Pour faire face à cette charge, une note de service en date du 8 décembre 2025 a permis de restructurer le travail autour de quatre bureaux : courrier (arrivée et départ), enrôlement, exécution des décisions et saisie.
Le procureur a également souligné la mise en place d’un système de rotation entre les quatre substituts, dont une femme, chargés d’examiner les procédures transmises par les 39 organes de police judiciaire placés sous leur direction. Des contrôles réguliers des mesures de garde à vue sont effectués conformément à l’article 55 du Code de procédure pénale, afin de prévenir toute rétention arbitraire.
À cela s’ajoutent les opérations de ratissage menées sous la coordination du procureur général, ainsi que la célérité imprimée par les juges d’instruction dans le traitement des dossiers. Toutefois, les moyens demeurent limités : les 17 gardes pénitentiaires, dont l’effectif est jugé insuffisant, assurent un travail soutenu pour garantir la tenue de six audiences correctionnelles et de deux audiences criminelles par semaine, en plus de l’escorte des inculpés.

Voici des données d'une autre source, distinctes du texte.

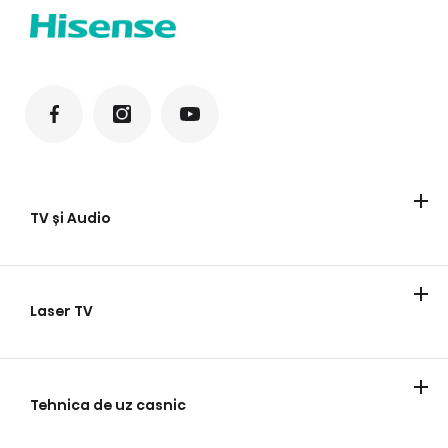
TV și Audio
Televizoare
Laser TV
Laser TV
Tehnica de uz casnic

Au-delà de la surcharge de travail, le tribunal souffre également d’un déficit d’infrastructures. L’achèvement et l’équipement d’un bâtiment moderne et fonctionnel figurent parmi les priorités exprimées au cours de la rencontre.

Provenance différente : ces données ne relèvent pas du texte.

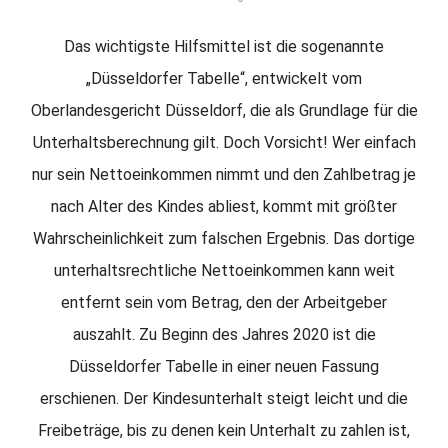
Das wichtigste Hilfsmittel ist die sogenannte
„Düsseldorfer Tabelle“, entwickelt vom
Oberlandesgericht Düsseldorf, die als Grundlage für die
Unterhaltsberechnung gilt. Doch Vorsicht! Wer einfach
nur sein Nettoeinkommen nimmt und den Zahlbetrag je
nach Alter des Kindes abliest, kommt mit größter
Wahrscheinlichkeit zum falschen Ergebnis. Das dortige
unterhaltsrechtliche Nettoeinkommen kann weit
entfernt sein vom Betrag, den der Arbeitgeber
auszahlt. Zu Beginn des Jahres 2020 ist die
Düsseldorfer Tabelle in einer neuen Fassung
erschienen. Der Kindesunterhalt steigt leicht und die
Freibeträge, bis zu denen kein Unterhalt zu zahlen ist,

Tout en reconnaissant les difficultés structurelles, le Garde des Sceaux a, pour sa part, déploré les « retards préoccupants dans le traitement des dossiers, la multiplicité des renvois, l’audiencement de dossiers non prêts, la rédaction tardive des décisions et l’accumulation des procédures ».
Pour le ministre Ibrahima Sory II Tounkara, « ces dysfonctionnements ont des conséquences lourdes. En matière pénale, ils contribuent à l’augmentation du nombre de détenus en attente de jugement, à l’allongement des détentions provisoires et au surpeuplement carcéral, avec des répercussions sanitaires et sociales préoccupantes. En matière civile, ils fragilisent la sécurité juridique et érodent la confiance des justiciables. Une justice qui tarde compromet les droits. »
Avant de conclure en appelant à plus de discipline, d’organisation et au strict respect des délais, afin d’améliorer l’efficacité et la crédibilité de l’institution judiciaire.